### Teks Bacaan
····················

Sebagaimana diketahui, pada pulau Langerhans kelenjar pankreas terdapat beberapa tipe sel, yaitu sel β, sel α dan sel δ. Sel-sel β memproduksi insulin, sel-sel α memproduksi glukagon, sedangkan sel-sel δ memproduksi hormon somatostatin. Namun demikian, nampaknya serangan otoimun secara selektif menghancurkan sel-sel β. Ada beberapa anggapan yang menyatakan bahwa tingginya titer ICCA di dalam tubuh penderita Diabetes Melitus Tipe 1 justru merupakan respons terhadap kerusakan sel-sel  β yang terjadi, jadi lebih merupakan akibat, bukan penyebab terjadinya kerusakan sel-sel β pulau Langerhans. Apakah merupakan penyebab atau akibat, namun titer ICCA makin lama makin menurun sejalan dengan perjalanan penyakit.

Otoantibodi terhadap antigen permukaan sel atau Islet Cell Surface Antibodies (ICSA) ditemukan pada sekitar 80% penderita Diabetes Melitus Tipe 1. Sama seperti ICCA, titer ICSA juga makin menurun sejalan dengan lamanya waktu. Beberapa penderita Diabetes Melitus Tipe 2 ditemukan positif ICSA.

····················

### Data yang Diberikan
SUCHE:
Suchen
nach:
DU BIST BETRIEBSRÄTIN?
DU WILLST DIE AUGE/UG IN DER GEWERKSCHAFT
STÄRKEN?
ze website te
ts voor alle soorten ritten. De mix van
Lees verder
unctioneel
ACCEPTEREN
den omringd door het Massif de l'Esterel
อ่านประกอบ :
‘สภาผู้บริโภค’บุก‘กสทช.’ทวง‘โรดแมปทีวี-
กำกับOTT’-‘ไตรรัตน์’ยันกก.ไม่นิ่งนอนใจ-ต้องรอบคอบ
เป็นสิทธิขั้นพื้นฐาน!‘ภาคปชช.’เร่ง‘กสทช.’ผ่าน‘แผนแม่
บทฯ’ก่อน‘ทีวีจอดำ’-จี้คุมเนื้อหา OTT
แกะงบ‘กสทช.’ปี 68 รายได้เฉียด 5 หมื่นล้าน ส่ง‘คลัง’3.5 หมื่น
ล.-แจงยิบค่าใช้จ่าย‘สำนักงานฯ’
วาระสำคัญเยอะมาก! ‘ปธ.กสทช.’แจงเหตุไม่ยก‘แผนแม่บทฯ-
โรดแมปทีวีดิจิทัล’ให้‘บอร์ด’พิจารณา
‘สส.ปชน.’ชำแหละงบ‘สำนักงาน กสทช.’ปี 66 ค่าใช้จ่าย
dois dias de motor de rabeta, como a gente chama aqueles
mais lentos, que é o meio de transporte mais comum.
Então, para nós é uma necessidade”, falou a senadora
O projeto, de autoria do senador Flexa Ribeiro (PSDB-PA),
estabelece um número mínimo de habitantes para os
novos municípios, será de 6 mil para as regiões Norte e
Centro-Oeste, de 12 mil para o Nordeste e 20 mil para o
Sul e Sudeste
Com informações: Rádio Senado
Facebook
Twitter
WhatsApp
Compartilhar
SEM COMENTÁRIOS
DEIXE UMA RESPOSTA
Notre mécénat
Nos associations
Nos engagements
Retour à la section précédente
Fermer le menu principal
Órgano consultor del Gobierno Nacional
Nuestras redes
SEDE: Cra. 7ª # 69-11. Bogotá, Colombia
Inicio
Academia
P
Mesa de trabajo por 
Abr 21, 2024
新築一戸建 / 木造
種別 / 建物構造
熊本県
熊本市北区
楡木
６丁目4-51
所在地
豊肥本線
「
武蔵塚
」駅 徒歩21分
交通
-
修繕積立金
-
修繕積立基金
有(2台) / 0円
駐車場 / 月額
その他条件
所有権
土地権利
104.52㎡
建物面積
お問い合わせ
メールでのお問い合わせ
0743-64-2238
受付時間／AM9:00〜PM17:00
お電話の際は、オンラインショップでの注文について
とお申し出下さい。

····················

### Soal Latihan
Salin kembali bagian teks tentang pulau Langerhans yang dimulai dari kata-kata "Sebagaimana diketahui, pada" dan berakhir setelah "dengan perjalanan penyakit.". Ganti kata "glukagon" dengan "hormon glukagon".

### Jawaban Latihan
Sebagaimana diketahui, pada pulau Langerhans kelenjar pankreas terdapat beberapa tipe sel, yaitu sel β, sel α dan sel δ. Sel-sel β memproduksi insulin, sel-sel α memproduksi hormon glukagon, sedangkan sel-sel δ memproduksi hormon somatostatin. Namun demikian, nampaknya serangan otoimun secara selektif menghancurkan sel-sel β. Ada beberapa anggapan yang menyatakan bahwa tingginya titer ICCA di dalam tubuh penderita Diabetes Melitus Tipe 1 justru merupakan respons terhadap kerusakan sel-sel  β yang terjadi, jadi lebih merupakan akibat, bukan penyebab terjadinya kerusakan sel-sel β pulau Langerhans. Apakah merupakan penyebab atau akibat, namun titer ICCA makin lama makin menurun sejalan dengan perjalanan penyakit.